Inside the `NearestFraction` function, we rewrite the desired fraction $a/b$ using
$$
a/b = \lfloor a / b \rfloor + {a \bmod b} / b
$$
We abbreviate this a little bit by setting $k_1 = \lfloor a / b \rfloor$ and $a_1 = {a \bmod b}$
$$
a/b = k_1 + a_1 / b
$$
At this point, we know that $a_1 \lt b$ so we can repeat this trick by expanding
$b/a_1$ using $k_2 = \lfloor b/a_1 \rfloor$ and $b_1 = b \bmod a_1$
$$
a/b = k_1 + \frac 1 {k_2 + b_1 / a_1}
$$
But $b_1 \lt a_1$ do this again (and again and again!) with $k_3 = \lfloor a_1 / b_1 \rfloor$
and $a_2 = a_1 \bmod b_1$
$$
a/b = k_1 + \frac 1 {k_2 + \frac 1 {k_3 + a_2/b_1}}
$$
This seems like busywork, but the cool thing is that the continued fractions formed
from more and more elements of the sequence of $k_1, k_2, k_3 \ldots$ are the best possible
fractional approximations of $a/b$ with larger and larger denominations (strictly speaking
we may need to increment the last $k_n$ to get the best value). All we have to do is
to know when to stop. The function `NearestFraction` continues this process until going one
more step would result in too large a denominator.
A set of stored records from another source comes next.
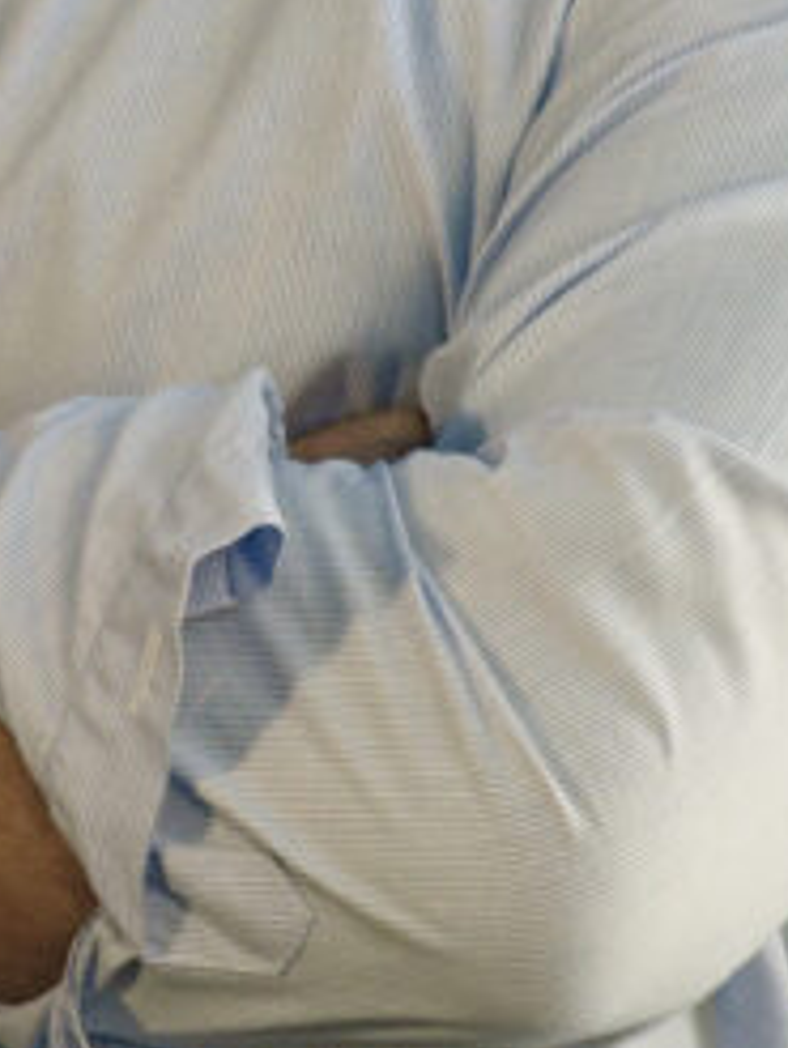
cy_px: -285
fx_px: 8696
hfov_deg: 5.2
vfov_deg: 6.8
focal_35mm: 287
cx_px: -21
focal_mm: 48
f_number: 5.6
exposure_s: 1/125
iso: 640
For the ratio that we started with at the beginning of this section, if we apply this process
we get a sequence $k_1 \ldots k_9 = (34, 1, 2, 9, 1, 2, 1, 1, 4)$ that represents the fraction
$33464/965$. This is only $1.72 \times 10^-7$ away from the correct value which is impressive
since the denominator is less than a thousand.